I know what affordable houses look like. My family and I lived in one (Iponrin Housing Estate) of the good affordable (low-income) houses built by the former Governor of Lagos State, Alhaji Lateef Jakande. Those houses were built around the people who needed them most. In contrast, the current government appears to be ignoring the fact that 97 per cent of the families living in Ajeromi-Ifelodun, Alagbado, Agboyi-Ketu, Oke-Odo, Ayobo-Ipaja, Bariga, Ikorodu and Igando do not have access to any of its housing projects as currently designed and located. In addition, one would expect that for expediency that the government would at least focus on development of mass housing in areas with the lowest home-ownership rate in the state such as Ifelodun (4%), Shomolu (8%), Mushin (8%). In the alternative ,there is another piece of land, which was used by Alhaji Jakande as quarters for the members of the Lagos State House of Assembly during the Second Republic, almost adjacent to the area in question. The governor may want to tell the good people of our state what himself and his predecessor did with that expanse of land. The Lagos State Government can focus on redesigning and redeveloping the Jakande Estates alone into modern high-rise buildings, homes in multiples of the current ridiculous number of units to be built could be gotten.
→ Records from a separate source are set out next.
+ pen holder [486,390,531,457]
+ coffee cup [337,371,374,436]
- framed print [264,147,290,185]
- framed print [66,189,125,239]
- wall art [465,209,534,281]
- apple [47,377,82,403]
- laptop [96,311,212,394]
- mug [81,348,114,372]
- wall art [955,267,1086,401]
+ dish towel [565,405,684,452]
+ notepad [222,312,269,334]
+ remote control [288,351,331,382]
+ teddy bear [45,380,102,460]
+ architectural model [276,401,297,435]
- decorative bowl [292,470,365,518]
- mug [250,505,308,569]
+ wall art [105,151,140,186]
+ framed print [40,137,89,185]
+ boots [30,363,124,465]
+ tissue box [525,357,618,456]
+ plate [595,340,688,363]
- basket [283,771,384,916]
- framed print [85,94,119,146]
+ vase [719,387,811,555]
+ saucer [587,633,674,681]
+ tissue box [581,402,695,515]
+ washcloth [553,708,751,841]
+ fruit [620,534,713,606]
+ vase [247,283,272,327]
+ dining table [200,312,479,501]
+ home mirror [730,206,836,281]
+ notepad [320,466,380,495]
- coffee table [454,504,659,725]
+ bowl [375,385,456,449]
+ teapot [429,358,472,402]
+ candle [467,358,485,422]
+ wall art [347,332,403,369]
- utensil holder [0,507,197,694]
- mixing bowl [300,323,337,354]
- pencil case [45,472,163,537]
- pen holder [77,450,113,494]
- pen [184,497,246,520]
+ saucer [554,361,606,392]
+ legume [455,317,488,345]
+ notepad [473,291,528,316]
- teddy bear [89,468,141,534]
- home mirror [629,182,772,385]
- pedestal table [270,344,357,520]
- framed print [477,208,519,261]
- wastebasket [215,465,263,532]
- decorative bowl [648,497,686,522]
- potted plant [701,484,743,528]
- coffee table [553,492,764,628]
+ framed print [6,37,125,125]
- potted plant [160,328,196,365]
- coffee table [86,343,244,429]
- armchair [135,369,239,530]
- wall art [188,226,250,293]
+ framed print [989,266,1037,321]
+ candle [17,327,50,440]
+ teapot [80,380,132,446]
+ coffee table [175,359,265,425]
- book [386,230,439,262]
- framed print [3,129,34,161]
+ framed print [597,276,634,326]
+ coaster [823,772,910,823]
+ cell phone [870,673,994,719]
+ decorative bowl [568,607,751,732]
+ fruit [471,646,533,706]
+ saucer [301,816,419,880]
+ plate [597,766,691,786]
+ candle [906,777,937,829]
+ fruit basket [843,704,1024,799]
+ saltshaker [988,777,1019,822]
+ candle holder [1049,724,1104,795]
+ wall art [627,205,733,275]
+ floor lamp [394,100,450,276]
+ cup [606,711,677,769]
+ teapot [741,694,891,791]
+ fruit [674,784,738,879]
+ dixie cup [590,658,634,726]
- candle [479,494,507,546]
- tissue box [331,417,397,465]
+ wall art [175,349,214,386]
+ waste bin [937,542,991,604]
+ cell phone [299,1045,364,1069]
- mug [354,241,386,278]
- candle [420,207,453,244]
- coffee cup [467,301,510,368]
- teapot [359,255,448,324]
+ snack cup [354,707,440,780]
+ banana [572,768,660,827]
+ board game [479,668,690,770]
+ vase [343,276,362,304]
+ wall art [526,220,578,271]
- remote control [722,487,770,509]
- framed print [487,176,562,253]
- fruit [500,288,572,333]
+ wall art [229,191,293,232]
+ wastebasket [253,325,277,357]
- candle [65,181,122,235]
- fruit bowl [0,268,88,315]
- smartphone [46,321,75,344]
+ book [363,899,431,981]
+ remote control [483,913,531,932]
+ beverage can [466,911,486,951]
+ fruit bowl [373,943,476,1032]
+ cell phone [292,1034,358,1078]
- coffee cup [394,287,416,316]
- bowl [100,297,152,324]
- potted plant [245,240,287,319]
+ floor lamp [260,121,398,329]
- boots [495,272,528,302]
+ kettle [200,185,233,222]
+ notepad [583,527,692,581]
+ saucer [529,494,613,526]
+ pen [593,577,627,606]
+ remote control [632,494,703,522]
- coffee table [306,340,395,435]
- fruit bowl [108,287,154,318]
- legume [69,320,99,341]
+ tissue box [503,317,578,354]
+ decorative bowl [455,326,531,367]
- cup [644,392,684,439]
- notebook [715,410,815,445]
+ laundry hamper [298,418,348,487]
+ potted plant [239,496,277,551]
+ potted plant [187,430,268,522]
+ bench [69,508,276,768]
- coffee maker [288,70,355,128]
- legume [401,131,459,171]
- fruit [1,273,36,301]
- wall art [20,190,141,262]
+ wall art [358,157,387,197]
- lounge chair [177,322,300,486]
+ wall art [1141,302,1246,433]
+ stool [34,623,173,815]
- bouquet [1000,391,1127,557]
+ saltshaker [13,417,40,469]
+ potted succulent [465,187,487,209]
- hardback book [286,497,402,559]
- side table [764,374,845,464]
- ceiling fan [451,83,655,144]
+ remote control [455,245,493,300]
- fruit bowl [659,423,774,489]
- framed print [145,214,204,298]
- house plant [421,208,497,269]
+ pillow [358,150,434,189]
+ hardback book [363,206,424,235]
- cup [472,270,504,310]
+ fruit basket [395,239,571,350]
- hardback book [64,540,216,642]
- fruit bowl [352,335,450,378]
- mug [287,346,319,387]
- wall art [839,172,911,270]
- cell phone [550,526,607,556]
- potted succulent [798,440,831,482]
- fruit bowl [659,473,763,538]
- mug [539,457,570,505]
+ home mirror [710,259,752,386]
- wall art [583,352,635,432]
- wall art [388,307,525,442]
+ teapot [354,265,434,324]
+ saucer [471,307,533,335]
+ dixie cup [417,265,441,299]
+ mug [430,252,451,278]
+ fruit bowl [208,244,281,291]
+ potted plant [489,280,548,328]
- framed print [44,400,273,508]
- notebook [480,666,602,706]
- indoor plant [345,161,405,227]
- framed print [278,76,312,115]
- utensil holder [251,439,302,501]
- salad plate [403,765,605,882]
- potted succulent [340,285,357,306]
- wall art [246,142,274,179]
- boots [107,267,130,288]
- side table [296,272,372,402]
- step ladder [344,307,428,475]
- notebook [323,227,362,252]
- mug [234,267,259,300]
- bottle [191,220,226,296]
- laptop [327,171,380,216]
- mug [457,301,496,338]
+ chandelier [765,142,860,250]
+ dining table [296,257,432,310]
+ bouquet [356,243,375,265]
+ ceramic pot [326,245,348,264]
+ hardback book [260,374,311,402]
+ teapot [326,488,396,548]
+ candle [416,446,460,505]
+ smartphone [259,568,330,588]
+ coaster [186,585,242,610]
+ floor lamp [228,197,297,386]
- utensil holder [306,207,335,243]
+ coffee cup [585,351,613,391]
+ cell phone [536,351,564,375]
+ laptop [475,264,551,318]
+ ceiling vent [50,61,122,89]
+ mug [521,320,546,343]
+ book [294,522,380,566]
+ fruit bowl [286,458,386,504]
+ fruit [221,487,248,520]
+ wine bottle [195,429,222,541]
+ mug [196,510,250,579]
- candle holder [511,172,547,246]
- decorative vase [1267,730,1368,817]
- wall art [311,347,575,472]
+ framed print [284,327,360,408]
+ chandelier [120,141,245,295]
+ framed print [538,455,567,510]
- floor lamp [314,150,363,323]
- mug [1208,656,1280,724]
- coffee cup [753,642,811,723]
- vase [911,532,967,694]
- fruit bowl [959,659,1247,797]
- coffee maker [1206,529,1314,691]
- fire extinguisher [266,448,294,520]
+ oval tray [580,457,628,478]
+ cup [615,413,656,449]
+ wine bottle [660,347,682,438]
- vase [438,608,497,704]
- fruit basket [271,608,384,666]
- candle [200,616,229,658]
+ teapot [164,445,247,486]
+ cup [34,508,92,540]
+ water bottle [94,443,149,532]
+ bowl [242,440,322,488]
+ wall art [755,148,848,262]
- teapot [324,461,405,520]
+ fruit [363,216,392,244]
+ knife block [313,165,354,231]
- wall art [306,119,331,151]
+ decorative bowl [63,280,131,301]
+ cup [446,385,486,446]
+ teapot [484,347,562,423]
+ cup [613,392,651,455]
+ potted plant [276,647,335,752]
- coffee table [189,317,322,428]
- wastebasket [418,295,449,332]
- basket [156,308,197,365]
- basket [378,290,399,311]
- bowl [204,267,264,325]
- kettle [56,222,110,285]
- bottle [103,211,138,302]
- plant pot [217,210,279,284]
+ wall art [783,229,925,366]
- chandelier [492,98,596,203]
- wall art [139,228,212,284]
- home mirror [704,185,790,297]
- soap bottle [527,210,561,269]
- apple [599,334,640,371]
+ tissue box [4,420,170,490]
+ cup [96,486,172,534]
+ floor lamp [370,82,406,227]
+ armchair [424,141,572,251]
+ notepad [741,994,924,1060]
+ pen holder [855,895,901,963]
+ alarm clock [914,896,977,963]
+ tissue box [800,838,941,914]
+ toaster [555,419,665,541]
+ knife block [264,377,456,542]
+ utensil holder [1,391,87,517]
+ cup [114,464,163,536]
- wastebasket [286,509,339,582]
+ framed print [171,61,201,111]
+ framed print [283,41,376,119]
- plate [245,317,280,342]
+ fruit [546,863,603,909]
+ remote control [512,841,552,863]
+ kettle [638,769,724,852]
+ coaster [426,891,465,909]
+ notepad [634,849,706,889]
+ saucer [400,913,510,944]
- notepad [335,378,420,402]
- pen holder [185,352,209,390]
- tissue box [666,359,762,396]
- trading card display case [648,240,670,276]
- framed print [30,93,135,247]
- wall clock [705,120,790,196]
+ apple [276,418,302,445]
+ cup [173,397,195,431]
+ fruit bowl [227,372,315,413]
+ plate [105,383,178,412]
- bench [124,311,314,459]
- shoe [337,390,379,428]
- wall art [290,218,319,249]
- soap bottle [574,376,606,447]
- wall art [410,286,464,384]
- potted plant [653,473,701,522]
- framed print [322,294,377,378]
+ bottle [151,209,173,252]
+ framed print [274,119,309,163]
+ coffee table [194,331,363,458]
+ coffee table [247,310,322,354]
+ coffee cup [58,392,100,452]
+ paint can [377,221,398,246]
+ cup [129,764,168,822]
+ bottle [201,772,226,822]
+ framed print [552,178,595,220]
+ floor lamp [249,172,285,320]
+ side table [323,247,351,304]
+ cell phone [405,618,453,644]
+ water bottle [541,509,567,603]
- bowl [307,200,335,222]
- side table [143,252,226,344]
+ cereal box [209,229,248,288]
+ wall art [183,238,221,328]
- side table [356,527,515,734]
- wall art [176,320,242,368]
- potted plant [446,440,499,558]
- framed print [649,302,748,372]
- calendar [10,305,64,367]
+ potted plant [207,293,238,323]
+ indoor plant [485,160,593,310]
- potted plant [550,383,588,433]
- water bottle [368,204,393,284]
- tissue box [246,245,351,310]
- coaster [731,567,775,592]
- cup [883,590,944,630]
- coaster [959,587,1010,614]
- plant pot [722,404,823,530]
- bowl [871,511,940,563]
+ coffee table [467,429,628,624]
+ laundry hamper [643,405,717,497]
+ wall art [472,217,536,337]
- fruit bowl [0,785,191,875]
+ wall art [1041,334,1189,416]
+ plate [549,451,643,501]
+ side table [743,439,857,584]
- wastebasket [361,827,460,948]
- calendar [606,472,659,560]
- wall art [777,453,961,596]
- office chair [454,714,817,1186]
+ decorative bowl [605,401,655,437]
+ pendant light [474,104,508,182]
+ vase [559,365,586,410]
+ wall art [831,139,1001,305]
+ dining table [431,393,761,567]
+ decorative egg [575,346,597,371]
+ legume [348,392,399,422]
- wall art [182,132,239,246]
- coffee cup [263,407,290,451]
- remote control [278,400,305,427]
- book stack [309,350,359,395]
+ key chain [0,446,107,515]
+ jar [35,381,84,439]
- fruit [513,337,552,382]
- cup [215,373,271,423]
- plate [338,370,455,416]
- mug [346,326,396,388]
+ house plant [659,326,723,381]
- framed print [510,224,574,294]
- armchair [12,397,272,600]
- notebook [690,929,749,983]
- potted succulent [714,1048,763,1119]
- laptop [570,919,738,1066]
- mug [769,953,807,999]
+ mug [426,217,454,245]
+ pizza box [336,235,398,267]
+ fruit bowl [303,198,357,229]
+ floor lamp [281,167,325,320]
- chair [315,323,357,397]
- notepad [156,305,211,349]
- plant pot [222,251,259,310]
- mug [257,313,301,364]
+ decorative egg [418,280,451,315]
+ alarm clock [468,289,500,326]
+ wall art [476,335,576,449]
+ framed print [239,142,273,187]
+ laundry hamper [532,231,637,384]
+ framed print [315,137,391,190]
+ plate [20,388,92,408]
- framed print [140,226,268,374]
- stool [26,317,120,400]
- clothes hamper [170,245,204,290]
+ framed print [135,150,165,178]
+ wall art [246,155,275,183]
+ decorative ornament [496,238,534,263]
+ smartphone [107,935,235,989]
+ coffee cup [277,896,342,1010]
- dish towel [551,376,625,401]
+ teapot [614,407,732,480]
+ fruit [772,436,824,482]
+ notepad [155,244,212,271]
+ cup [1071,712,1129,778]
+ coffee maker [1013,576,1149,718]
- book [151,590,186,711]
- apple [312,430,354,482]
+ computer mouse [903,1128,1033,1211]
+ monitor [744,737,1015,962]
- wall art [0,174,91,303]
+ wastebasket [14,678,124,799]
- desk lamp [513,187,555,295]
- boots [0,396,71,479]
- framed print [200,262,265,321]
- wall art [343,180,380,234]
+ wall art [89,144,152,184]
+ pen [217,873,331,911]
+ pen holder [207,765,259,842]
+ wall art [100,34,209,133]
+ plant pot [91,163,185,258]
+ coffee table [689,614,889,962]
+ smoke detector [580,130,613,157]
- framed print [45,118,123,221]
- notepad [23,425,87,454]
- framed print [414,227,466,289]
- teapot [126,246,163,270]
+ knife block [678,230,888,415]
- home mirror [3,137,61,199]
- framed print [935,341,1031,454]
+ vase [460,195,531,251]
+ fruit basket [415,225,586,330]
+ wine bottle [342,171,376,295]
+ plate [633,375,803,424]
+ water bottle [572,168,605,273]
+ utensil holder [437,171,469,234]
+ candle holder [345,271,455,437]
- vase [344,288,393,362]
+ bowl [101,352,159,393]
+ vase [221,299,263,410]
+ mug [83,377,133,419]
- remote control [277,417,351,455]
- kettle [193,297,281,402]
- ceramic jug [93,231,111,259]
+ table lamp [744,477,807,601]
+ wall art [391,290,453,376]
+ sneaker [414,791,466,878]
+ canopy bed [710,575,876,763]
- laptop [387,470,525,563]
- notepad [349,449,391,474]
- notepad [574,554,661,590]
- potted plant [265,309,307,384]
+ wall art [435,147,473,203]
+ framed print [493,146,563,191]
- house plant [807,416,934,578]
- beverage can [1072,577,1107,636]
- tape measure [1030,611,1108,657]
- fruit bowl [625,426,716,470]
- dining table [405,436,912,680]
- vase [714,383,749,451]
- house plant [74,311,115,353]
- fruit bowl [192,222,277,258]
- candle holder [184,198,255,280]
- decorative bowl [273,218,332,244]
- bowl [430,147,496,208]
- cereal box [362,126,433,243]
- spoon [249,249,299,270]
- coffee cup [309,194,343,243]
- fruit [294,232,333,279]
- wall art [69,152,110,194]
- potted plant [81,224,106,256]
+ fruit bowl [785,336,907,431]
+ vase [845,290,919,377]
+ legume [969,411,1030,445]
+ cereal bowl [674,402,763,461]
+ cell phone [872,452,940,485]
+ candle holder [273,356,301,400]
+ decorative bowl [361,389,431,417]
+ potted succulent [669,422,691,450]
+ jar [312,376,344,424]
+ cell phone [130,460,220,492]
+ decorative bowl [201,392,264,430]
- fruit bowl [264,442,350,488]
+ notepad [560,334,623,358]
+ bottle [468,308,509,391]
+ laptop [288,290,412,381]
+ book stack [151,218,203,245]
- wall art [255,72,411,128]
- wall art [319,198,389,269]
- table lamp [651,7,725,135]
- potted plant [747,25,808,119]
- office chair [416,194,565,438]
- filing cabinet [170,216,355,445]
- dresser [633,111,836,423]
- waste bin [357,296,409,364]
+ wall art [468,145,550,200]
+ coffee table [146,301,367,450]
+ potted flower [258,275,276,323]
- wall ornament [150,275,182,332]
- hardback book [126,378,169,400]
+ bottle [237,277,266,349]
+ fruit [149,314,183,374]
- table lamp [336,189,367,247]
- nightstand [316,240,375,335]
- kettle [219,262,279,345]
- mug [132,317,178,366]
I will conclude my side of this story with a demand each from the government of Lagos State and Lagosians. To the Lagos State Government, I dare you to make the EIA and necessary approvals on the Ilubirin development public if such exist for all to see and evaluate. I am convinced that developments that are for the interest of the few at the expense of many would hardly stand the test of time. Similar outcome awaits sympathy that is gotten with the use of cheap lies and blackmails. To Lagosians, it is important to demand for a comprehensive EIA on the Ilubirin development from the state government and demand a shutdown of the project if such does not exist.
-By Amb. Musiliu Obanikoro, Minister of State for Defence.